WHAT IS EXPECTED: The span to repeat in the listing below runs from the line containing "6: (852, 1112)" to the line containing "30: (1188, 1124)", inclusive. Repeat it exactly, and only it.

===== SOURCE MATERIAL

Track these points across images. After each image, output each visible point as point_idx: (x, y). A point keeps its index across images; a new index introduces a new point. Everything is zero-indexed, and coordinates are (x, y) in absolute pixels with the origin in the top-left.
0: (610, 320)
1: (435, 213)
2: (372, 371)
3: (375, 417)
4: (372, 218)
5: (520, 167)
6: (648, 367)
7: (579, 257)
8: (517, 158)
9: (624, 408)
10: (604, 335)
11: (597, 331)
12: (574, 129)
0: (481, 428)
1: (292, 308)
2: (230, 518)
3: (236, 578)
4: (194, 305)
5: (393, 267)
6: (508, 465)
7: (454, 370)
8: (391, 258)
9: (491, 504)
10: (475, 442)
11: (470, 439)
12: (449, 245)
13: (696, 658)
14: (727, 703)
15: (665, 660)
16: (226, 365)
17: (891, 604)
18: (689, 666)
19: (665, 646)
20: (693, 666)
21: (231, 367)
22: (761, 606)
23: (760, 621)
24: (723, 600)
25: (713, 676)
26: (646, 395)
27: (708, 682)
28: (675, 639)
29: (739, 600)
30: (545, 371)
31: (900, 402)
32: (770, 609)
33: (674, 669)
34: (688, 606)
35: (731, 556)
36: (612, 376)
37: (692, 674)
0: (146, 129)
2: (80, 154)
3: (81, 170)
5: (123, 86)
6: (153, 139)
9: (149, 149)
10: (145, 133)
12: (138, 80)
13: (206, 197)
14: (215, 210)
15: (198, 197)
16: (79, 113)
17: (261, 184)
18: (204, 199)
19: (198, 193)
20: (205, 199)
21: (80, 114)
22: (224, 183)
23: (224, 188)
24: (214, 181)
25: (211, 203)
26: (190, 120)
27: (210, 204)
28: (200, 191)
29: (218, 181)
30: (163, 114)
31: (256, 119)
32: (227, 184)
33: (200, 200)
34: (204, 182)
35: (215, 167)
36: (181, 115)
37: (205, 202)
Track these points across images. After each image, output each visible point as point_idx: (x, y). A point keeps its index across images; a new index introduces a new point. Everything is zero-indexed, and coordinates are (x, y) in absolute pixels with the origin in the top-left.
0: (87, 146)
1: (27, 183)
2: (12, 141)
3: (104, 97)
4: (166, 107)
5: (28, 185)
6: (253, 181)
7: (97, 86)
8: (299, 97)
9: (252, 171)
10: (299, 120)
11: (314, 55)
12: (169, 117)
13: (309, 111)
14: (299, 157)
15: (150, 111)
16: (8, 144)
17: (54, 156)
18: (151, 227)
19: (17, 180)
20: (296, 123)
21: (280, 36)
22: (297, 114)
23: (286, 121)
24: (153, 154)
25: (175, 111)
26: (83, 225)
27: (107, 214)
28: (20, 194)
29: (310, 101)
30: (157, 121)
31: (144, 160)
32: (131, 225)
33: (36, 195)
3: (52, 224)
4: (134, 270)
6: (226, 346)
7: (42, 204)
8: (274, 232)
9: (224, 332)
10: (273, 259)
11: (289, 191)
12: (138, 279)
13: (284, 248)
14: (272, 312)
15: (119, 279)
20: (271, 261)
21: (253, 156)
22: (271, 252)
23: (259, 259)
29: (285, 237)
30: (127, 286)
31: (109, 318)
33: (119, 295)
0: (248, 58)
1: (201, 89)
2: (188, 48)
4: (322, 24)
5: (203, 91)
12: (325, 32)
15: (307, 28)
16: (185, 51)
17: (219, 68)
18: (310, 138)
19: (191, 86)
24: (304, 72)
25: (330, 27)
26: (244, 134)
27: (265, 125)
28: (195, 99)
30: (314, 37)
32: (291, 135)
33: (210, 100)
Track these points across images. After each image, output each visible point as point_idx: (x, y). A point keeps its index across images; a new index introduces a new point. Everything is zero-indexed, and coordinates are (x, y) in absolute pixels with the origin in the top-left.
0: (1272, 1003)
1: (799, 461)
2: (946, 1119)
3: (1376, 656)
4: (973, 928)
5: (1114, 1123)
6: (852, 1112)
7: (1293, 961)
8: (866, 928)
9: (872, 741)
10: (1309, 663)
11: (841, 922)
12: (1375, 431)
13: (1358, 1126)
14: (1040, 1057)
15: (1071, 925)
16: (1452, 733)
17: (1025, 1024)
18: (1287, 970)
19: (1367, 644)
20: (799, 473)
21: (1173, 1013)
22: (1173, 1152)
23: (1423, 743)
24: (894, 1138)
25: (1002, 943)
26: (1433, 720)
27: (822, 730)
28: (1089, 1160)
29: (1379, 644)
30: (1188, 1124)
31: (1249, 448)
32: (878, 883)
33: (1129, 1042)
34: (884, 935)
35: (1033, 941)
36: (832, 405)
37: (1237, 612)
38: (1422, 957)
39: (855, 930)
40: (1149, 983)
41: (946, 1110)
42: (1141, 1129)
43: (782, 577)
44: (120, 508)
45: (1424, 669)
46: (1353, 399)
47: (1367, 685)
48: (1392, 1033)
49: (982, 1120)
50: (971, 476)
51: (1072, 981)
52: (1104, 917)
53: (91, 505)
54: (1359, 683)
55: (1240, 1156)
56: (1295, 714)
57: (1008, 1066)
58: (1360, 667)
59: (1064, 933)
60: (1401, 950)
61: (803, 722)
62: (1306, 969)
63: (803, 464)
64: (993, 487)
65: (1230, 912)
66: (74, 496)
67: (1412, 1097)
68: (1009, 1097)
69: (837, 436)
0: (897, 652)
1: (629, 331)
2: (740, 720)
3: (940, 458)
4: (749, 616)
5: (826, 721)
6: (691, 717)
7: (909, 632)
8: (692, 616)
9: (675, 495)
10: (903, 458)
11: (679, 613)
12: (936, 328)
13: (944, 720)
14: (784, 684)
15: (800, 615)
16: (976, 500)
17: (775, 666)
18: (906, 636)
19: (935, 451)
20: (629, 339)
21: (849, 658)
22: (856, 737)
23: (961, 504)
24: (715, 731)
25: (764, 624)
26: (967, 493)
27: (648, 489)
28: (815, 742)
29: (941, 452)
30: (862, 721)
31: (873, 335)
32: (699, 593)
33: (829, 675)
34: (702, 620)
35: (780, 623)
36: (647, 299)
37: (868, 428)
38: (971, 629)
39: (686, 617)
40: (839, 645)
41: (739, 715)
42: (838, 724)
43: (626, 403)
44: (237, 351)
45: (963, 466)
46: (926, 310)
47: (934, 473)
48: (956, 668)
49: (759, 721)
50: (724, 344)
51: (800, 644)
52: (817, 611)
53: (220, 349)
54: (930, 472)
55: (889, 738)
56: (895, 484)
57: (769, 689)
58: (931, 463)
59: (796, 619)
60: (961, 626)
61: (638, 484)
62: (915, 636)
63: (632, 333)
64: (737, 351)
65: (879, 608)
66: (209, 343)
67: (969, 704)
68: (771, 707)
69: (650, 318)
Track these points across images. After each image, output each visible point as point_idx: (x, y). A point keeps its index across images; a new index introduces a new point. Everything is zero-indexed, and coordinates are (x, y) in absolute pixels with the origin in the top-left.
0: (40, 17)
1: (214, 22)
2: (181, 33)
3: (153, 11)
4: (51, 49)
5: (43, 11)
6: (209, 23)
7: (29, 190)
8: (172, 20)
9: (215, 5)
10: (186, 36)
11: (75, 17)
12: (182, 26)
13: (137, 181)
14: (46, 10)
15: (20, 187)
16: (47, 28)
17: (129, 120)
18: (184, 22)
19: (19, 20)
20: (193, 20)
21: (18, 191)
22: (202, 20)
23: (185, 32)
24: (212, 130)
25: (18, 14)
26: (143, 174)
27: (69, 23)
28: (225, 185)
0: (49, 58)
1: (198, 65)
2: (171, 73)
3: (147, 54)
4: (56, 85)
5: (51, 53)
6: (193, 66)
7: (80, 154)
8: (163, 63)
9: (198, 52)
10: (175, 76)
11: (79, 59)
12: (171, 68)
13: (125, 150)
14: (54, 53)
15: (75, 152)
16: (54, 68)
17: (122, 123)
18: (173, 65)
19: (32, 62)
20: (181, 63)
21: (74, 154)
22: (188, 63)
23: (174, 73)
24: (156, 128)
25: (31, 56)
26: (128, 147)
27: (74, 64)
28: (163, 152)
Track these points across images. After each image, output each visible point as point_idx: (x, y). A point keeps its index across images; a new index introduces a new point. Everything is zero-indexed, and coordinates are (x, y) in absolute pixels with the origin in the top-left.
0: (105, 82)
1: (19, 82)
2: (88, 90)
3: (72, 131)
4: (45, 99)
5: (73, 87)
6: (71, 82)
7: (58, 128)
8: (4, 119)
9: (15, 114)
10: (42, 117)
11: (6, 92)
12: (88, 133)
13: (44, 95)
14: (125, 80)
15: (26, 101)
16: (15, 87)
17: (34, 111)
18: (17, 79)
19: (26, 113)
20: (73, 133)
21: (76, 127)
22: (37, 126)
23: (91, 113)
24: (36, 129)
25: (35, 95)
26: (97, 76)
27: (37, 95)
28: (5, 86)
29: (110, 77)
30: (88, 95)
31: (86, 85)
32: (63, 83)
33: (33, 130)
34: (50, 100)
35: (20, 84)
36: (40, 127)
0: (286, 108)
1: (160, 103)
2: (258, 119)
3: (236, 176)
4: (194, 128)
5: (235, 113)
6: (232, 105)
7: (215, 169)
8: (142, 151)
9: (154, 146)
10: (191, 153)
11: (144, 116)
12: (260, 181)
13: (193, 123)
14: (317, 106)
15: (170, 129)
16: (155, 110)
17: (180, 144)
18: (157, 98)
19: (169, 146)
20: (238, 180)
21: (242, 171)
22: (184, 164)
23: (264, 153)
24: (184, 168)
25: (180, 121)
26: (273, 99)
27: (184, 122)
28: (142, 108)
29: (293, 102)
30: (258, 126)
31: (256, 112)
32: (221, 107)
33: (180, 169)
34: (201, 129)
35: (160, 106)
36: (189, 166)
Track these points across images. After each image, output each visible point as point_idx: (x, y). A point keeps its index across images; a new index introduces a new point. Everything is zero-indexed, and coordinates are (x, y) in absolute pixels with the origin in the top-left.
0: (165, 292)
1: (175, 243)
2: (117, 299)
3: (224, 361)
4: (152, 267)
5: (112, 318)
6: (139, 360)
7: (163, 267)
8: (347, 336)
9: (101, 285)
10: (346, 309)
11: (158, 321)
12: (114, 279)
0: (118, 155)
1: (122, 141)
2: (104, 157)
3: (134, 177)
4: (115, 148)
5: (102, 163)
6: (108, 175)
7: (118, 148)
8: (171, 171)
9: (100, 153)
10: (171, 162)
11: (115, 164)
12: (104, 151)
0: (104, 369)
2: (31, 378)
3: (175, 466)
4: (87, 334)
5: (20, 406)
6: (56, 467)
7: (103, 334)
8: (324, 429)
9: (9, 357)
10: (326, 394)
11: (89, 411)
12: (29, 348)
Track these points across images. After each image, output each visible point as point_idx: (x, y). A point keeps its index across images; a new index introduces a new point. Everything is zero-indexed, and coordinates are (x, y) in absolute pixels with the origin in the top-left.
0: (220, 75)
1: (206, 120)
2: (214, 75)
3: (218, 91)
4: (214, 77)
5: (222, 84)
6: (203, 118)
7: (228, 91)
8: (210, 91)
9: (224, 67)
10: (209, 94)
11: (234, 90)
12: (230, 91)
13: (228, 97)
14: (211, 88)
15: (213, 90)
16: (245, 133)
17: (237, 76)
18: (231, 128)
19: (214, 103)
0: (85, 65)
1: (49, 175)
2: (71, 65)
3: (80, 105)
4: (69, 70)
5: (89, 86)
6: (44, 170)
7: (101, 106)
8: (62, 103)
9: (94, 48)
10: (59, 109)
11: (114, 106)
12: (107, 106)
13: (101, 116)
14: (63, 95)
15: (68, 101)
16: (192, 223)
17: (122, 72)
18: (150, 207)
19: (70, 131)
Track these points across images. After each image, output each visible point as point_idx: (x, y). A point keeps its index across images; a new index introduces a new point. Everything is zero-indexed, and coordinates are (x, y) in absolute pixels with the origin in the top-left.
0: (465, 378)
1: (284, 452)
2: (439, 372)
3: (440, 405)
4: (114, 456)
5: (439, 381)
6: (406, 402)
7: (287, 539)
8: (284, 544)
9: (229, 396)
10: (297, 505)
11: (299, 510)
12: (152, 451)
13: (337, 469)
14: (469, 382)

==========

OUTPUT FOR THIS EXERCISE:
6: (852, 1112)
7: (1293, 961)
8: (866, 928)
9: (872, 741)
10: (1309, 663)
11: (841, 922)
12: (1375, 431)
13: (1358, 1126)
14: (1040, 1057)
15: (1071, 925)
16: (1452, 733)
17: (1025, 1024)
18: (1287, 970)
19: (1367, 644)
20: (799, 473)
21: (1173, 1013)
22: (1173, 1152)
23: (1423, 743)
24: (894, 1138)
25: (1002, 943)
26: (1433, 720)
27: (822, 730)
28: (1089, 1160)
29: (1379, 644)
30: (1188, 1124)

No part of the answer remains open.